The first students could enter the program as early as January. Students who join will be considered fellows.

Most Ph.D. programs focus heavily on research. Fellows will also do research but will have the added advantage of taking a deep dive into how to teach engineering at the collegiate level.

They will take a course on teaching through Clemson’s department of engineering and science education. Then fellows will work with professors to design and teach their own courses, including one through Creative Inquiry, a Clemson program that encourages undergraduate research.

“If you talk to most young faculty members, they’ll tell you how surprised they are at how hard it is to teach,” Blenner said. “We’re trying to lower that barrier.”

Among the five-year goals of the program is to increase total enrollment in the chemical and biomolecular engineering Ph.D. program from 59 to 70 students.
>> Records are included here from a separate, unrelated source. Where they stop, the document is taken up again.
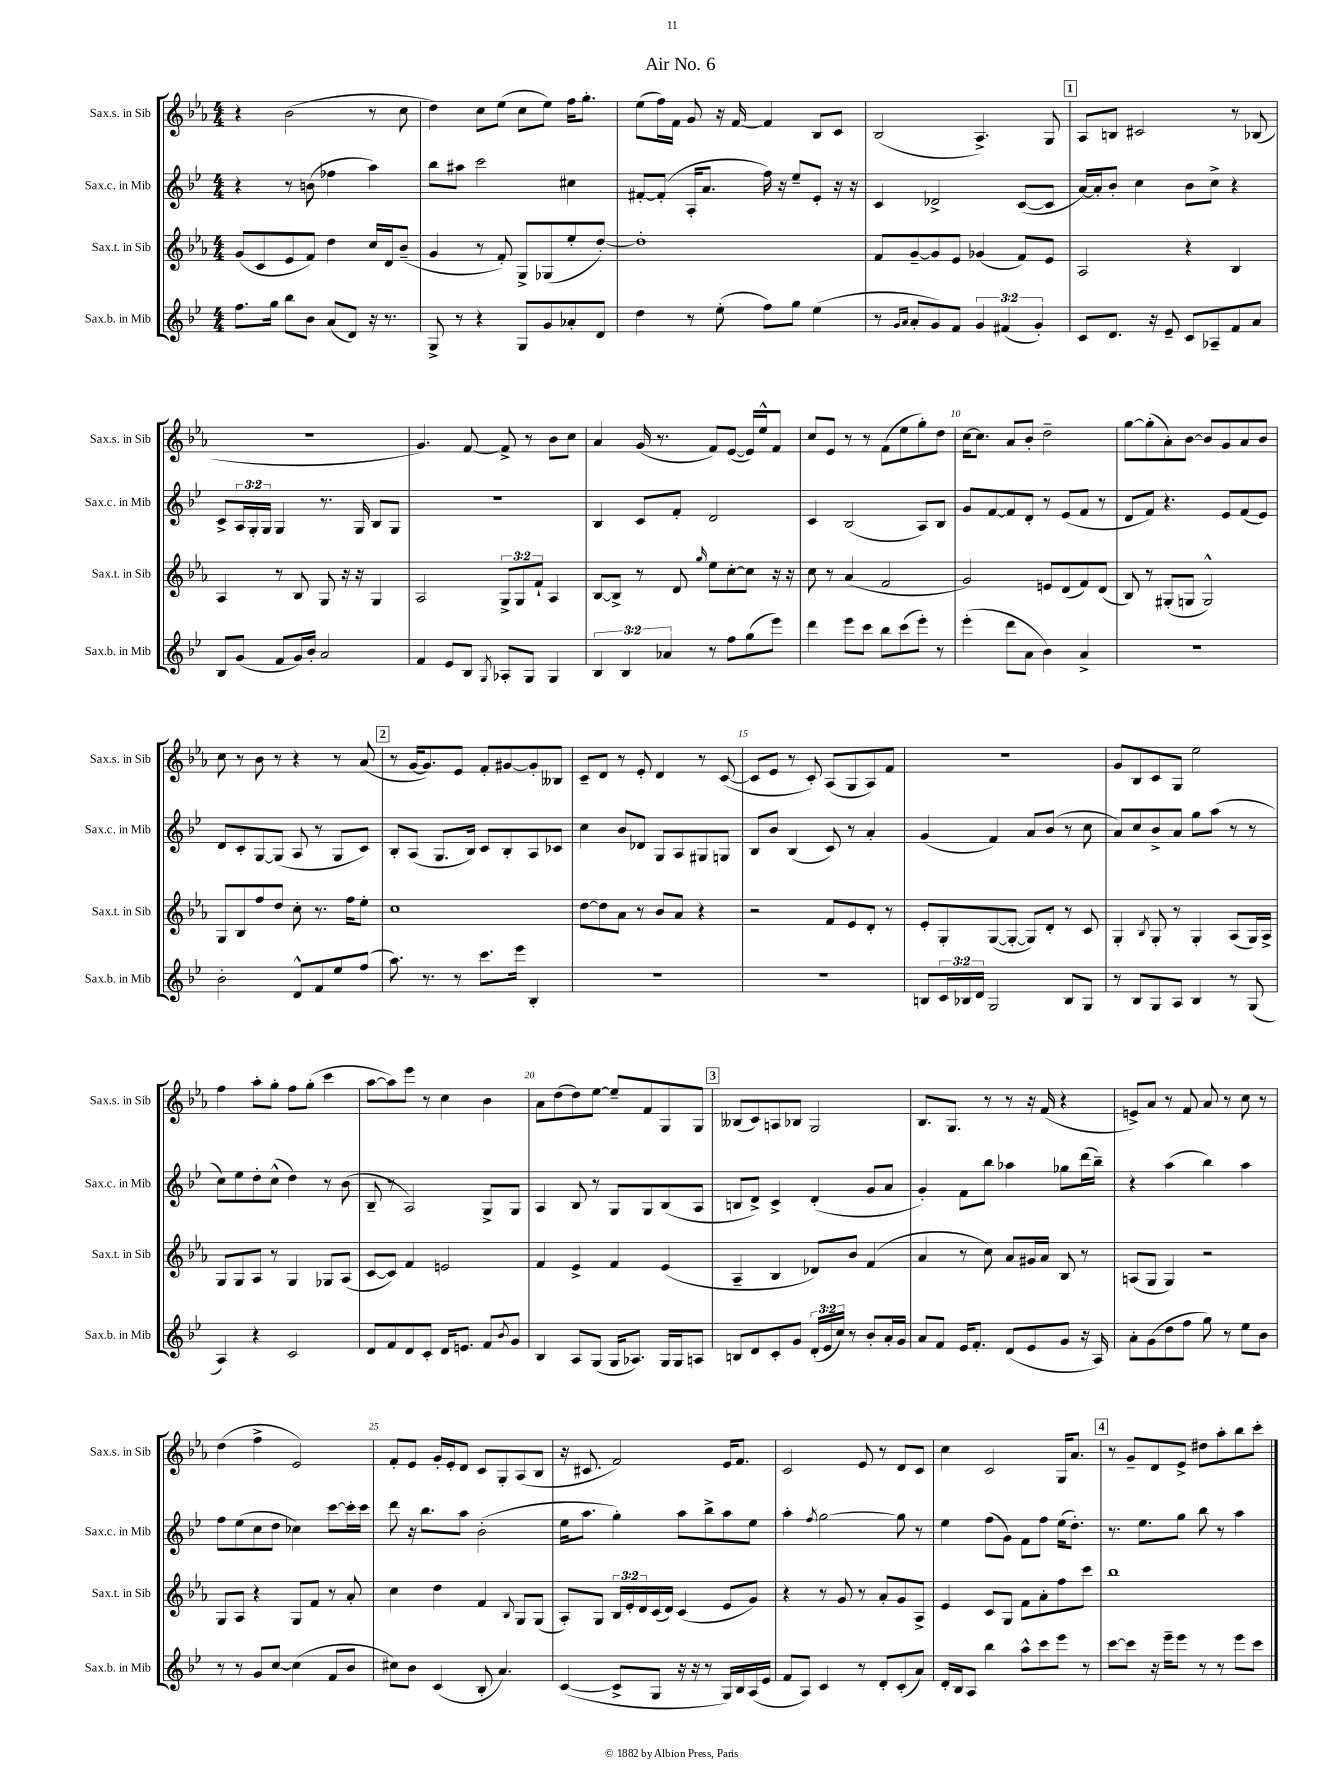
\header { title = "Air No. 6" }
<<
\new StaffGroup <<
\new Staff = "s0" \with { instrumentName = "Sax.s. in Sib" shortInstrumentName = "Sax.s. in Sib" } {
    \clef treble \key ees \major \numericTimeSignature \time 4/4
    r4 bes'2( r8 c''8 |
    d''4) c''8 ees''8( c''8 ees''8) f''16 g''8.-. |
    ees''8( f''16) f'16 g'8 r16 f'16~ f'4 bes8 c'8 |
    bes2( aes4.->) g8 |
    \mark \markup { \box "1" } aes8 b8 cis'2 r8 bes8( |
    R1 |
    g'4.) f'8~ f'8-> r8 bes'8 c''8 |
    aes'4 g'16( r8. f'8) ees'8~( ees'16) ees''16-^ f'8 |
    c''8 ees'8 r8 r8 f'8( ees''8 g''8-.) d''8 |
    c''16~ c''8. aes'8 bes'8-. d''2-- |
    g''8~ g''8-.( aes'8-.) bes'8~ bes'8 g'8 aes'8 bes'8 |
    c''8 r8 bes'8 r8 r4 r8 aes'8( |
    \mark \markup { \box "2" } r8 g'16~ g'8.) ees'8 f'8-. gis'8~ gis'8-. beses8 |
    c'8-- d'8 r8 ees'8-. d'4 r8 c'8~( |
    c'8 ees'8 r8 c'8-.) aes8( g8 aes8) f'8 |
    R1 |
    g'8 bes8 c'8 g8 ees''2 |
    f''4 aes''8-. g''8-. f''8 g''8-.( c'''4 |
    aes''8~ aes''8) ees'''8 r8 c''4 bes'4 |
    aes'8 d''8( d''8) ees''8~ ees''8-- f'8 g8 g8 |
    \mark \markup { \box "3" } beses8( c'8) a8 bes8 g2 |
    bes8. g8. r8 r8 r16 f'16( r4 |
    e'8->) aes'8 r8 f'8 aes'8 r8 c''8 r8 |
    d''4( f''4-> ees'2) |
    f'8-. ees'8 g'16-. ees'16-. d'8 c'8 g8-. aes8( bes8 |
    r16 cis'8. f'2) ees'16 f'8. |
    c'2 ees'8 r8 d'8 c'8 |
    c''4 c'2 g16 aes'8. |
    \mark \markup { \box "4" } r8 g'8-- d'8 ees'8-> dis''8 aes''8-. bes''8 c'''8-. \bar "|." |
}
\new Staff = "s1" \with { instrumentName = "Sax.c. in Mib" shortInstrumentName = "Sax.c. in Mib" } {
    \clef treble \key bes \major \numericTimeSignature \time 4/4 \override Staff.TupletNumber.text = #tuplet-number::calc-fraction-text
    r4 r8 b'8( fes''4 a''4) |
    bes''8 ais''8 c'''2 cis''4 |
    fis'8~-. fis'8-.( a16-. a'8. f''16) r16 ees''8-- ees'8-. r16 r16 |
    c'4 des'2-> c'8~( c'8 |
    \mark \markup { \box "1" } a'16~) a'16-. bes'8-. c''4 bes'8 c''8-> r4 |
    c'8-> \tuplet 3/2 { a16 g16-. g16 } g4 r8. g16 bes8 g8 |
    R1 |
    bes4 c'8 f'8-. d'2 |
    c'4 bes2( a8) bes8 |
    g'8 f'8~ f'8 d'8-. r8 ees'8( f'8 r8 |
    d'8 f'8) r4. ees'8 f'8( ees'8) |
    d'8 c'8-. g8~ g8( a8 r8 g8 c'8) |
    \mark \markup { \box "2" } bes8-. a8( g8. bes16) c'8 bes8-. a8 ces'8 |
    c''4 bes'8 des'8 g8 a8 gis8 g8 |
    bes8 bes'8 bes4( c'8) r8 a'4-. |
    g'4( f'4) a'8 bes'8( r8 c''8 |
    a'8) c''8 bes'8-> a'8 g''8 a''8( r8 r8 |
    c''8) ees''8 d''8-. c''8-^( d''4) r8 bes'8( |
    bes8-- r8 a2) g8-> g8 |
    a4 bes8 r8 g8 g8 bes8( a8 |
    \mark \markup { \box "3" } b8 d'8->) c'4-> d'4-.( g'8 a'8 |
    g'4-.) f'8 bes''8 aes''4 ges''8 d'''16( bes''16--) |
    r4 a''4( bes''4) a''4 |
    f''8 ees''8( c''8 d''8 ces''4) c'''8~ c'''16-. c'''16 |
    d'''8 r16 bes''8. a''8 bes'2-.( |
    ees''16 a''8. g''4-.) a''8 bes''8-> a''8 ees''8 |
    a''4-. \acciaccatura { f''8 } g''2~ g''8 r8 |
    ees''4 f''8( g'8) f'8 f''8 ees''16( d''8.-.) |
    \mark \markup { \box "4" } r8. ees''8. g''8 bes''8 r8 a''4 \bar "|." |
}
\new Staff = "s2" \with { instrumentName = "Sax.t. in Sib" shortInstrumentName = "Sax.t. in Sib" } {
    \clef treble \key ees \major \numericTimeSignature \time 4/4 \override Staff.TupletNumber.text = #tuplet-number::calc-fraction-text
    g'8( c'8 ees'8 f'8) d''4 c''16 d'16 bes'8--( |
    g'4 r8 f'8-.) g8-> ges8( ees''8-. d''8~-.) |
    d''1-. |
    f'8 g'8~-- g'8 ees'8 ges'4( f'8) ees'8 |
    \mark \markup { \box "1" } aes2 r4 bes4 |
    aes4 r8 bes8 g8 r16 r16 g4 |
    aes2 \tuplet 3/2 { g8-> g8 f'8-! } aes4 |
    bes8~ bes8-> r8 d'8 \grace { g''16 } ees''8 c''8~-. c''8 r16 r16 |
    c''8 r8 aes'4( f'2 |
    g'2) e'8 d'8( f'8) d'8( |
    bes8) r8 gis8-.( g8 g2-^) |
    g8 bes8 f''8 d''8 c''8-. r8. f''16 ees''8-. |
    \mark \markup { \box "2" } c''1 |
    d''8~ d''8 aes'8 r8 bes'8 aes'8 r4 |
    r2 f'8 ees'8 d'8-. r8 |
    ees'8-. g8-. g8~( g8~-. g8) d'8-. r8 c'8 |
    g4-. \acciaccatura { bes8 } g8-. r8 g4-. aes8( g16) aes16-> |
    g8 g8 aes8 r8 g4 ges8 aes8( |
    c'8~ c'8) f'4 e'2 |
    f'4 ees'4-> f'4 ees'4( |
    \mark \markup { \box "3" } aes4-- bes4 des'8) bes'8 f'4( |
    aes'4 r8 c''8) aes'8 gis'16 aes'16 bes8 r8 |
    a8( g8 g4) r2 |
    g8 aes8 r4 g8 f'8 r8 aes'8-. |
    c''4 d''4 f'4 \appoggiatura { bes8 } g8 g8( |
    aes8-.) g8 \tuplet 3/2 { bes16 ees'16-. d'16 } c'16( d'16) c'4( ees'8 g'8) |
    r4 r8 g'8 r8 aes'8-. g'8 aes8-> |
    ees'4 c'8 g8 f'8 aes'8-. f''8 c'''8 |
    \mark \markup { \box "4" } bes''1 \bar "|." |
}
\new Staff = "s3" \with { instrumentName = "Sax.b. in Mib" shortInstrumentName = "Sax.b. in Mib" } {
    \clef treble \key bes \major \numericTimeSignature \time 4/4 \override Staff.TupletNumber.text = #tuplet-number::calc-fraction-text
    f''8. g''16 bes''8 bes'8 a'8( d'8) r16 r8. |
    g8-> r8 r4 g8 g'8 aes'8-. d'8 |
    d''4 r8 ees''8-.( f''8) g''8 ees''4( |
    r8 \grace { g'16 a'16 } a'8-. g'8) f'8 \tuplet 3/2 { g'4 fis'4( g'4-.) } |
    \mark \markup { \box "1" } c'8 d'8. r16 ees'8-- c'8 aes8-- f'8 a'8 |
    bes8 g'8( f'8 g'16) bes'16-. a'2 |
    f'4 ees'8 bes8 \acciaccatura { g8 } aes8-. g8 g4 |
    \tuplet 3/2 { bes4 bes4 aes'4 } r8 f''8 g''8( ees'''8) |
    d'''4 ees'''8 c'''8 bes''8 c'''8( ees'''8-.) r8 |
    ees'''4-.( d'''8 a'8 bes'4) a'4-> |
    R1 |
    bes'2-. d'8-^ f'8 ees''8 f''8( |
    \mark \markup { \box "2" } a''8.) r8. r8 c'''8. ees'''16 bes4-. |
    R1 |
    R1 |
    b8 \tuplet 3/2 { c'16 bes16 d'16 } g2 bes8 g8 |
    r8 bes8 g8 a8 bes4 r8 g8( |
    a4) r4 c'2 |
    d'8 f'8 d'8 c'8-. d'16 e'8. f'8 \acciaccatura { bes'8 } g'8 |
    bes4 a8 g8( g16 aes8.) g16 g16 a8 |
    \mark \markup { \box "3" } b8 d'8 c'8-. g'8 \tuplet 3/2 { d'16-.( ees'16 c''16) } r8 bes'8-. a'16-. g'16 |
    a'8 f'8 ees'16 f'8.-. d'8( ees'8 g'8 r16 a16) |
    a'8-. g'8( d''8 f''8 g''8) r8 ees''8 bes'8 |
    r8 r8 g'8 c''8~ c''4( f'8 bes'8 |
    cis''8) bes'8 c'4( bes8-. a'4.) |
    c'4~( c'8-> g8 r16 r16 r8 g16) bes16 a16( ees'16 |
    f'8 a8) c'4 r8 d'8-. c'8-.( a'8) |
    d'16-. bes16 a8 bes''4 a''8-^ c'''8 ees'''8 r8 |
    \mark \markup { \box "4" } c'''8~ c'''8 r16 ees'''16-- ees'''8 r8 r8 ees'''8 c'''8 \bar "|." |
}
>>
>>
\layout { \context { \Score \override BarNumber.break-visibility = ##(#f #t #t) barNumberVisibility = #(every-nth-bar-number-visible 5) } }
Ph.D. students typically conduct most of the day-to-day work on research projects, so the increase will allow the department to do more research, bringing annual expenditures to $5 million a year, Blenner said.
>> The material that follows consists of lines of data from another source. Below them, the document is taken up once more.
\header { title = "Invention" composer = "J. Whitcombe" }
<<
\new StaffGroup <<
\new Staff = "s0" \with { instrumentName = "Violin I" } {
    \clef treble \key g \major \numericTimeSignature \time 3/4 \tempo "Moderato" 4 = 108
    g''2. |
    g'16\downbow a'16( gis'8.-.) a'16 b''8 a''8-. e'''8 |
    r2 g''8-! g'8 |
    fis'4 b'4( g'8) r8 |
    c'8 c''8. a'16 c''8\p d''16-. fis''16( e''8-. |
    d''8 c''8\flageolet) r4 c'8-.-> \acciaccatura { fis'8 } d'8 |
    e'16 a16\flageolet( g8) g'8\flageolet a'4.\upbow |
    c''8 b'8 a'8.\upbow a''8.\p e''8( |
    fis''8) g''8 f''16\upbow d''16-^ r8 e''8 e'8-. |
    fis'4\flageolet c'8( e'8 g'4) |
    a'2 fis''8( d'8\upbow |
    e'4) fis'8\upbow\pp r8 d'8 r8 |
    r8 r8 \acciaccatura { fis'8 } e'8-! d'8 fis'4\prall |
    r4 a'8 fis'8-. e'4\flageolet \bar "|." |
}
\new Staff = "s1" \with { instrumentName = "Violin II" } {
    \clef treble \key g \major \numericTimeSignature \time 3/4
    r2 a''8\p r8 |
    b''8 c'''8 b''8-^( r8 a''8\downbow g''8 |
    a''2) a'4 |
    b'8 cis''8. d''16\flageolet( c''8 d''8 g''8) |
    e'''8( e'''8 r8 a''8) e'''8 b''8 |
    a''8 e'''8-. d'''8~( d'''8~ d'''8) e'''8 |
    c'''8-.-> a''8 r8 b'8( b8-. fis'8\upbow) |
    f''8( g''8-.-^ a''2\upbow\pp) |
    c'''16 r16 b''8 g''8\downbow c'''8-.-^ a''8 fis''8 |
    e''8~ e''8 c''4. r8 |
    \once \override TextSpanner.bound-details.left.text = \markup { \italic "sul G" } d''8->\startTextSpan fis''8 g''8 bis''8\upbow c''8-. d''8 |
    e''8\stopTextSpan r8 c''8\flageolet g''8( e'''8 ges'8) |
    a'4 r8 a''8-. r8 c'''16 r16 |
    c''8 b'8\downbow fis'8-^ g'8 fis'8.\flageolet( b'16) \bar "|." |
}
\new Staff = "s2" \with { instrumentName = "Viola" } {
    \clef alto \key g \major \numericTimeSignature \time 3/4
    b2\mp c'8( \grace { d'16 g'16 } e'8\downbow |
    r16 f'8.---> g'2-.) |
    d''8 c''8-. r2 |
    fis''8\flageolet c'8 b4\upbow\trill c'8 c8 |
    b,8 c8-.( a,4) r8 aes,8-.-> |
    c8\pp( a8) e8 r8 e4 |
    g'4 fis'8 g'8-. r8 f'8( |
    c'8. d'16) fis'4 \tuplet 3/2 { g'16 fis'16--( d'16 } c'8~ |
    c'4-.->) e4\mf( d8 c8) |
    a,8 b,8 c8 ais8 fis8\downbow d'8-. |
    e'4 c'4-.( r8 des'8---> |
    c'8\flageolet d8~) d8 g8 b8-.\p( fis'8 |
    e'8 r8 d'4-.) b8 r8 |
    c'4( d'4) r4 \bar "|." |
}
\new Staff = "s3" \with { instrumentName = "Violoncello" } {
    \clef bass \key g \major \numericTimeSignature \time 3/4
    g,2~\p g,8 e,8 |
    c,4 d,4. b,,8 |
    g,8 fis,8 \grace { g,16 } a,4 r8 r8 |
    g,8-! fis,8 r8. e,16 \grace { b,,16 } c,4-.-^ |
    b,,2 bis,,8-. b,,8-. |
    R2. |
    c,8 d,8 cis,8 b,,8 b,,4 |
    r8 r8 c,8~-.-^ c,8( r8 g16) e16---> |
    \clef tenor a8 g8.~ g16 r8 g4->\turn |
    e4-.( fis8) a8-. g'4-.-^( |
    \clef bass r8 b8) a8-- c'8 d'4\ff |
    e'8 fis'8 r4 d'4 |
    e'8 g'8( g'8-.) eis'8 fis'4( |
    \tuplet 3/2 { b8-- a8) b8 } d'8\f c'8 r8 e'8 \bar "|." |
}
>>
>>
Members of Clemson’s GAANN team include Rachel Getman and Chris Kitchens, both associate professors in the chemical and biomolecular engineering department.

Anand Gramopadhye, dean of the College of Engineering, Computing and Applied Sciences, said the GAANN award is richly deserved.

“Grants through the GAANN program are highly competitive,” he said. “The award is a testament to the strength of Dr. Blenner’s proposal and Clemson’s research community. I congratulate Dr. Blenner and his team.”